■ Task objective: What you return must match the data below exactly, minus any pictures.

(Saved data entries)
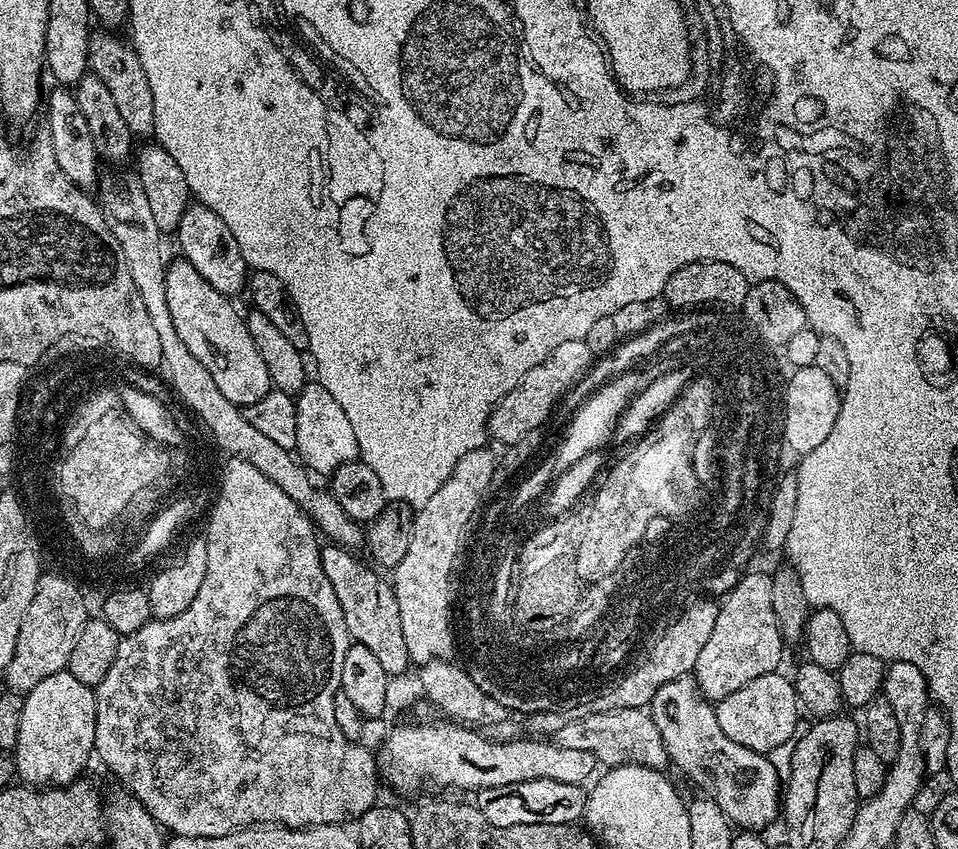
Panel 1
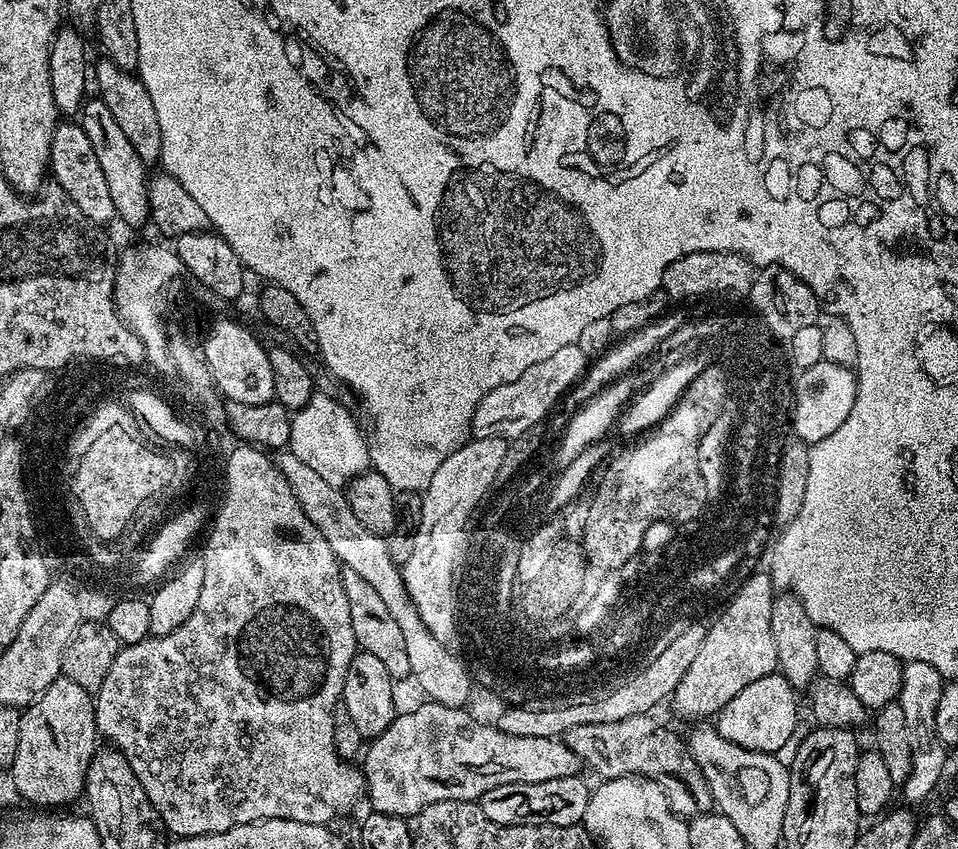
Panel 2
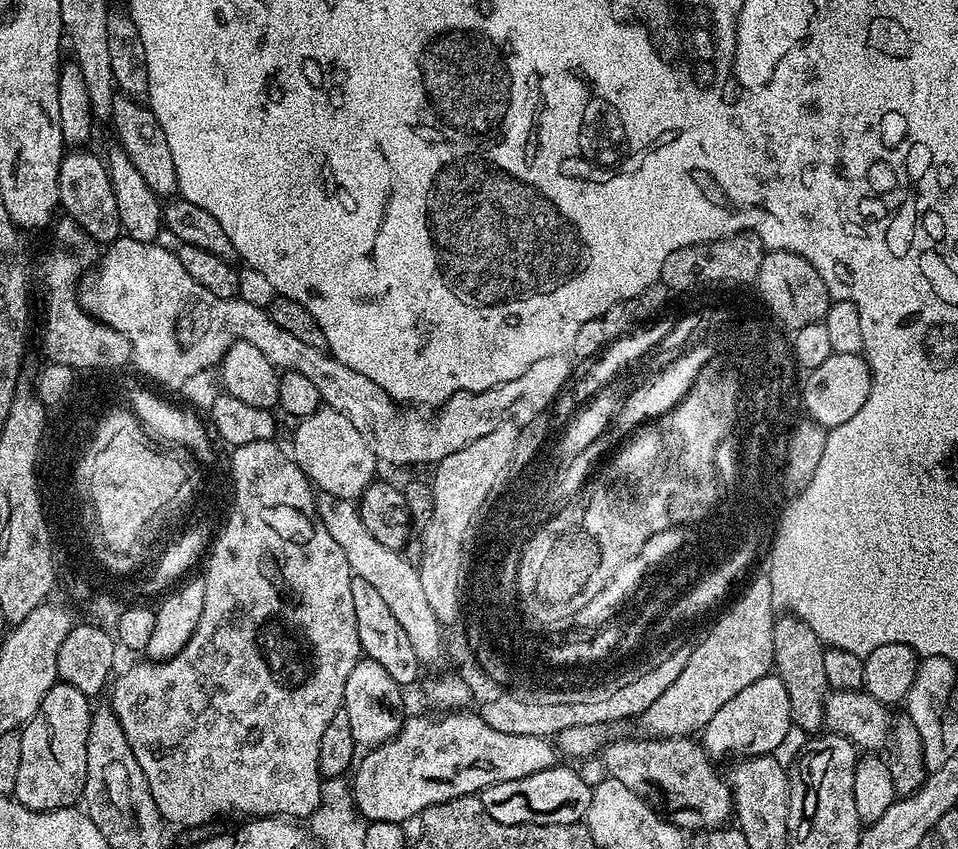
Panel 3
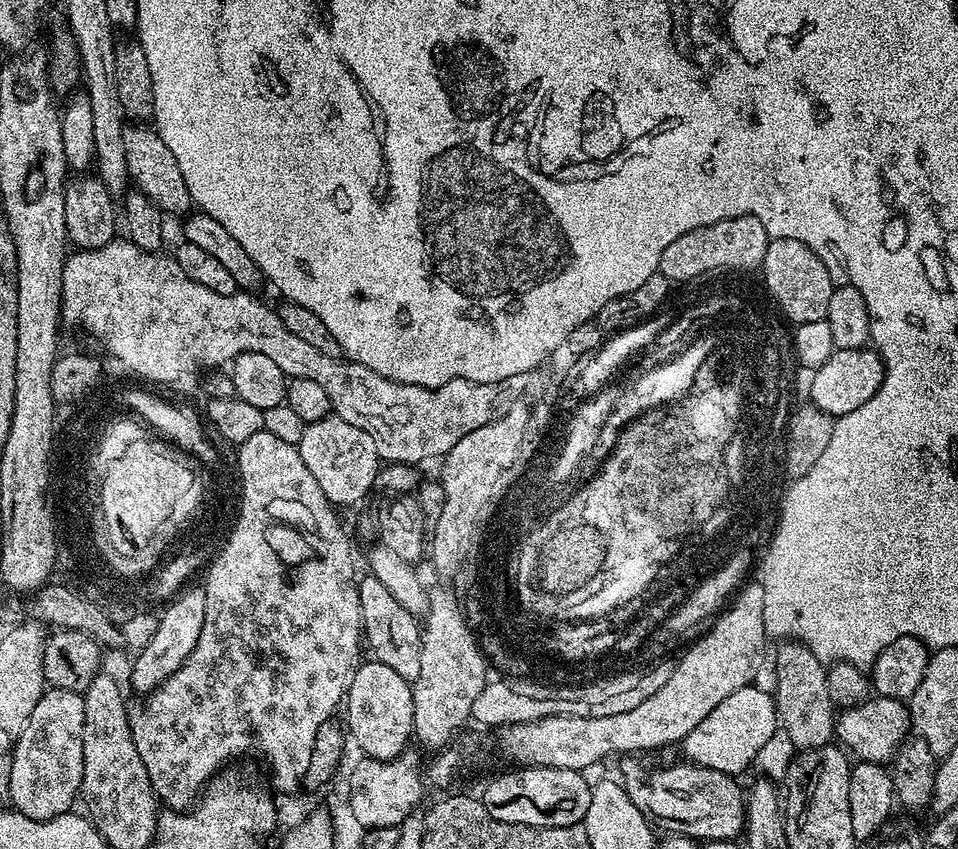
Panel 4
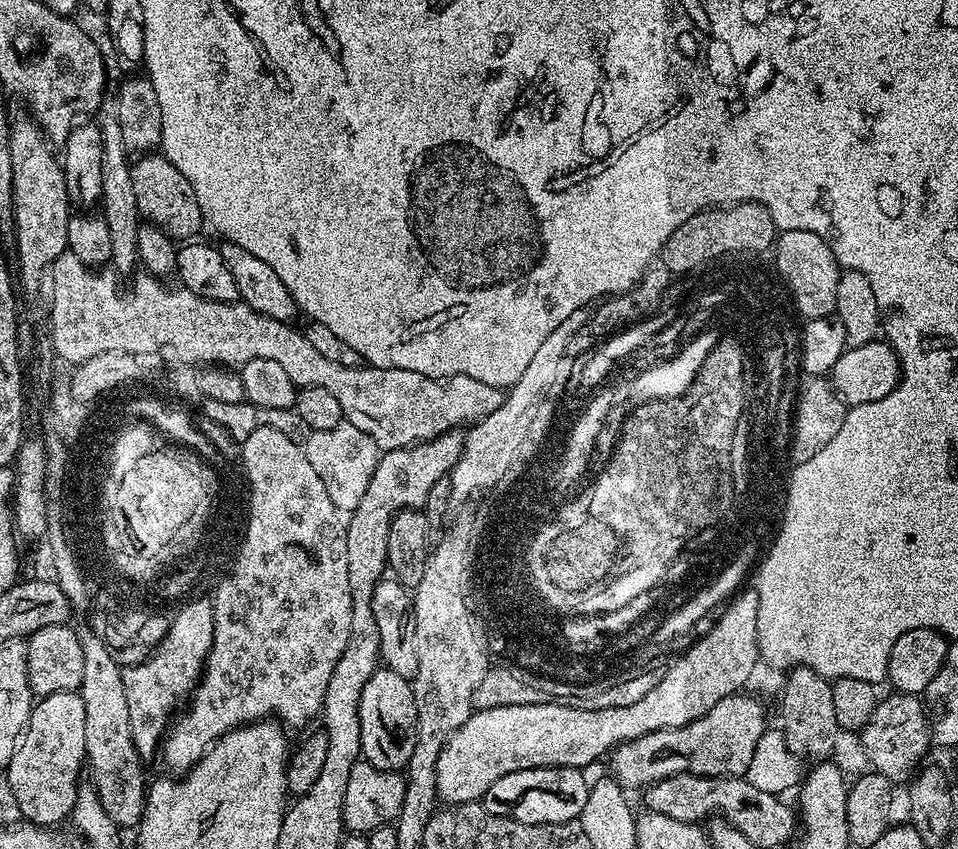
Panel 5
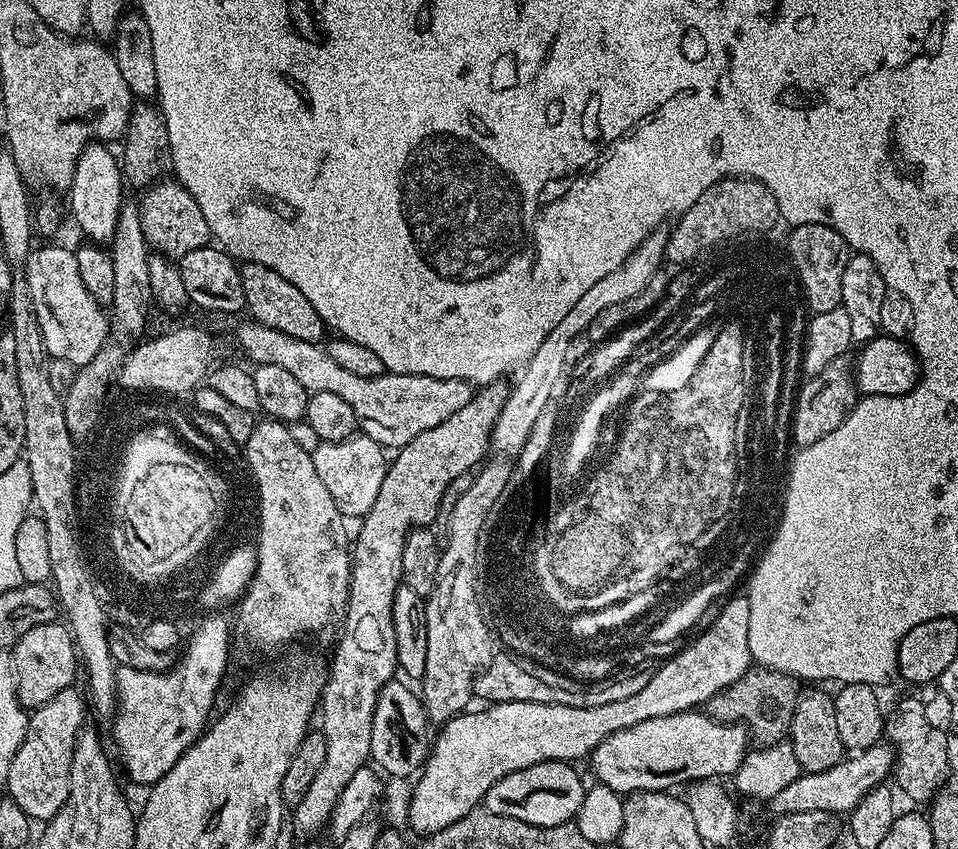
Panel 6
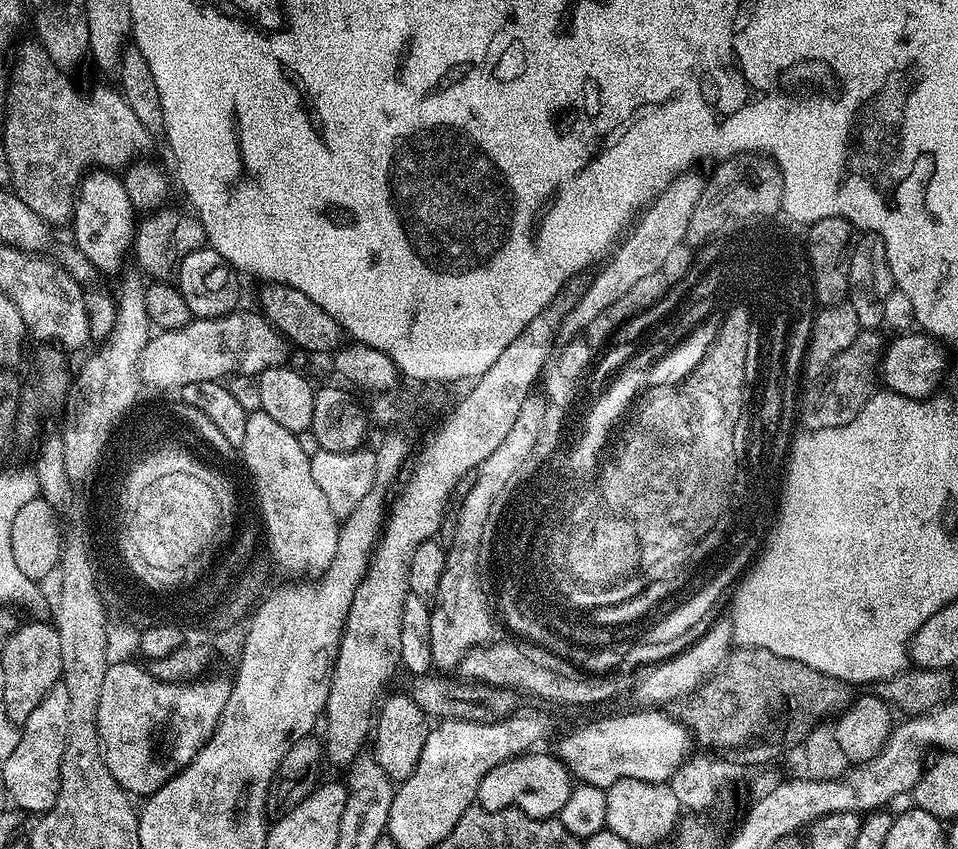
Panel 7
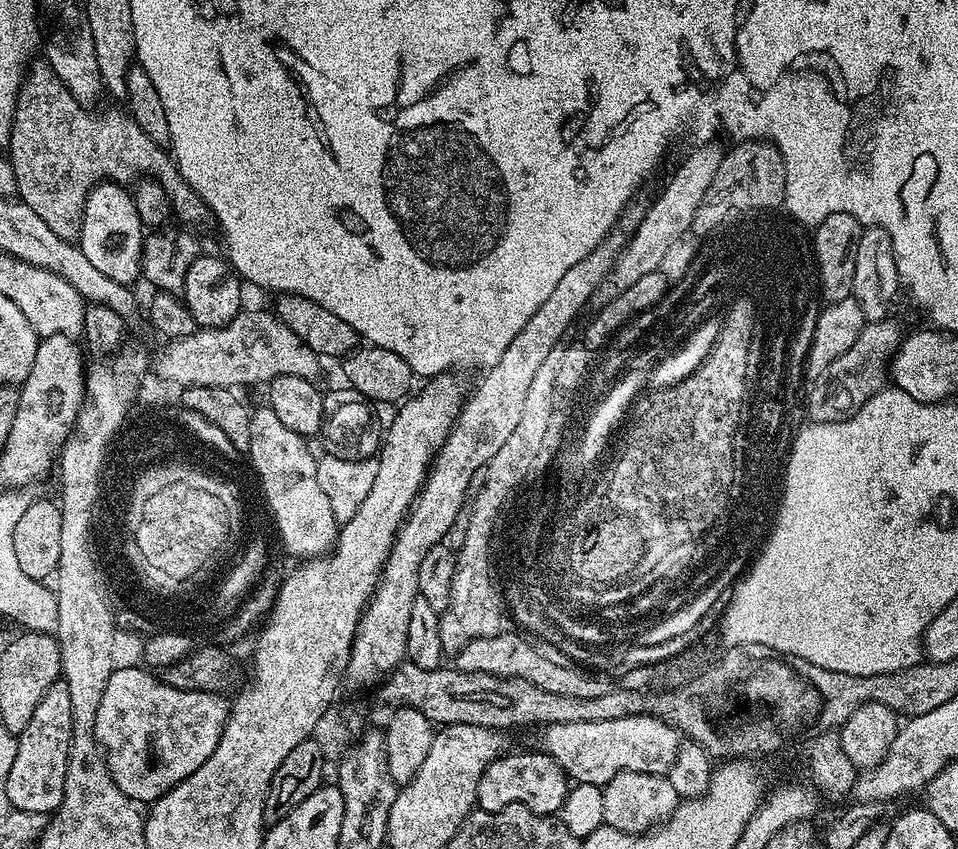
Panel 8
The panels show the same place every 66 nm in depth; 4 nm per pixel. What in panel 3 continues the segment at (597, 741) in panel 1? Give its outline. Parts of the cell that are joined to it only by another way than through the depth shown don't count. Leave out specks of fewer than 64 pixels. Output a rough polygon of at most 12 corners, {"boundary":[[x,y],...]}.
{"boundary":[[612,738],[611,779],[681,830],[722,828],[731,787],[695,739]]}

■ Problem solution:
Panel 1
Panel 2
Panel 3
Panel 4
Panel 5
Panel 6
Panel 7
Panel 8
The panels show the same place every 66 nm in depth; 4 nm per pixel. What in panel 3 continues the segment at (597, 741) in panel 1? Give its outline. Parts of the cell that are joined to it only by another way than through the depth shown don't count. Leave out specks of fewer than 64 pixels. Output a rough polygon of at most 12 corners, {"boundary":[[x,y],...]}.
{"boundary":[[612,738],[611,779],[681,830],[722,828],[731,787],[695,739]]}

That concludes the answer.